**Goal of the exercise:** Echo every line of the records below word for word, keeping them in the same order.

**Data collected:**
---*---

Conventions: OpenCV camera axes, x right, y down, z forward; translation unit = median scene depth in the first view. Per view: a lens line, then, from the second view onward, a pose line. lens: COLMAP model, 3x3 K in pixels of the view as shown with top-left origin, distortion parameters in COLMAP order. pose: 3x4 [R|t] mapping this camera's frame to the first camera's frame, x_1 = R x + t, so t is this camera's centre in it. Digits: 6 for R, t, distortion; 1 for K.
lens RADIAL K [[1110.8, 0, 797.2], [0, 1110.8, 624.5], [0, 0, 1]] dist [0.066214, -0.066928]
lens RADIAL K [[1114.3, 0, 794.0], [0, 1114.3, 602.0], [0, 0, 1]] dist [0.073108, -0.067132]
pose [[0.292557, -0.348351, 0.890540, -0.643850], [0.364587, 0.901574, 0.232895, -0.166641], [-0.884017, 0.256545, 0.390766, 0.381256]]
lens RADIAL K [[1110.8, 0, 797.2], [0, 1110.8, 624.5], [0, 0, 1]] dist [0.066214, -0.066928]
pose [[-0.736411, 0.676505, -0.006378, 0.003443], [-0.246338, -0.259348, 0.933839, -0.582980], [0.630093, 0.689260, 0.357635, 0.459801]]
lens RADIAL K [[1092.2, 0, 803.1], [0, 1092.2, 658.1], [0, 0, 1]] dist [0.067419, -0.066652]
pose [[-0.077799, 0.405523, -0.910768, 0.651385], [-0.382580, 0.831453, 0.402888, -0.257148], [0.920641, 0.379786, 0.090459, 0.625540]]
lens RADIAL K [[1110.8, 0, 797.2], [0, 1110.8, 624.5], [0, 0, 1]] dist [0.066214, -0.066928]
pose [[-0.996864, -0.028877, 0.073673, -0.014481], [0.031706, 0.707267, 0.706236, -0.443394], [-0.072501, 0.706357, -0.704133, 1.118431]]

---*---

**Task response:**
Conventions: OpenCV camera axes, x right, y down, z forward; translation unit = median scene depth in the first view. Per view: a lens line, then, from the second view onward, a pose line. lens: COLMAP model, 3x3 K in pixels of the view as shown with top-left origin, distortion parameters in COLMAP order. pose: 3x4 [R|t] mapping this camera's frame to the first camera's frame, x_1 = R x + t, so t is this camera's centre in it. Digits: 6 for R, t, distortion; 1 for K.
lens RADIAL K [[1110.8, 0, 797.2], [0, 1110.8, 624.5], [0, 0, 1]] dist [0.066214, -0.066928]
lens RADIAL K [[1114.3, 0, 794.0], [0, 1114.3, 602.0], [0, 0, 1]] dist [0.073108, -0.067132]
pose [[0.292557, -0.348351, 0.890540, -0.643850], [0.364587, 0.901574, 0.232895, -0.166641], [-0.884017, 0.256545, 0.390766, 0.381256]]
lens RADIAL K [[1110.8, 0, 797.2], [0, 1110.8, 624.5], [0, 0, 1]] dist [0.066214, -0.066928]
pose [[-0.736411, 0.676505, -0.006378, 0.003443], [-0.246338, -0.259348, 0.933839, -0.582980], [0.630093, 0.689260, 0.357635, 0.459801]]
lens RADIAL K [[1092.2, 0, 803.1], [0, 1092.2, 658.1], [0, 0, 1]] dist [0.067419, -0.066652]
pose [[-0.077799, 0.405523, -0.910768, 0.651385], [-0.382580, 0.831453, 0.402888, -0.257148], [0.920641, 0.379786, 0.090459, 0.625540]]
lens RADIAL K [[1110.8, 0, 797.2], [0, 1110.8, 624.5], [0, 0, 1]] dist [0.066214, -0.066928]
pose [[-0.996864, -0.028877, 0.073673, -0.014481], [0.031706, 0.707267, 0.706236, -0.443394], [-0.072501, 0.706357, -0.704133, 1.118431]]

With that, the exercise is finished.